ENTRIES SHOWN
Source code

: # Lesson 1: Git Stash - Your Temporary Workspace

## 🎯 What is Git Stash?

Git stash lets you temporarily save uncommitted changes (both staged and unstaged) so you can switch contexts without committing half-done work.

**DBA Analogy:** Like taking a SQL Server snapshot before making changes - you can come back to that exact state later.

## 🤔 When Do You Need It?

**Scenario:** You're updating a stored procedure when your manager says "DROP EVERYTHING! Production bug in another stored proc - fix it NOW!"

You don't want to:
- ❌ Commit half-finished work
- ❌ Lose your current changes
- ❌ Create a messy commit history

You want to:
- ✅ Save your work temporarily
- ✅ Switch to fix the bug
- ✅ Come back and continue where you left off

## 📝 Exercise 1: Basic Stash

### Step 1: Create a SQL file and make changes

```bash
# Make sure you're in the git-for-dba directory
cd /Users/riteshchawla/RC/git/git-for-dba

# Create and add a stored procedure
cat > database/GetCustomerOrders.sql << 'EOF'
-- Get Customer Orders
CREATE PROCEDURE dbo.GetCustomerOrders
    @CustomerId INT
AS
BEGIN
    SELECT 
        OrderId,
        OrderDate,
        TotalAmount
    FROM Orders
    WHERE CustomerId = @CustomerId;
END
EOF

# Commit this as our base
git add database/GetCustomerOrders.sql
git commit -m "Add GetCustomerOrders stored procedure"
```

PROBLEM DETAILS
What you return must match the entries exactly, word for word.

RESPONSE TO THIS TASK
Source code

: # Lesson 1: Git Stash - Your Temporary Workspace

## 🎯 What is Git Stash?

Git stash lets you temporarily save uncommitted changes (both staged and unstaged) so you can switch contexts without committing half-done work.

**DBA Analogy:** Like taking a SQL Server snapshot before making changes - you can come back to that exact state later.

## 🤔 When Do You Need It?

**Scenario:** You're updating a stored procedure when your manager says "DROP EVERYTHING! Production bug in another stored proc - fix it NOW!"

You don't want to:
- ❌ Commit half-finished work
- ❌ Lose your current changes
- ❌ Create a messy commit history

You want to:
- ✅ Save your work temporarily
- ✅ Switch to fix the bug
- ✅ Come back and continue where you left off

## 📝 Exercise 1: Basic Stash

### Step 1: Create a SQL file and make changes

```bash
# Make sure you're in the git-for-dba directory
cd /Users/riteshchawla/RC/git/git-for-dba

# Create and add a stored procedure
cat > database/GetCustomerOrders.sql << 'EOF'
-- Get Customer Orders
CREATE PROCEDURE dbo.GetCustomerOrders
    @CustomerId INT
AS
BEGIN
    SELECT 
        OrderId,
        OrderDate,
        TotalAmount
    FROM Orders
    WHERE CustomerId = @CustomerId;
END
EOF

# Commit this as our base
git add database/GetCustomerOrders.sql
git commit -m "Add GetCustomerOrders stored procedure"
```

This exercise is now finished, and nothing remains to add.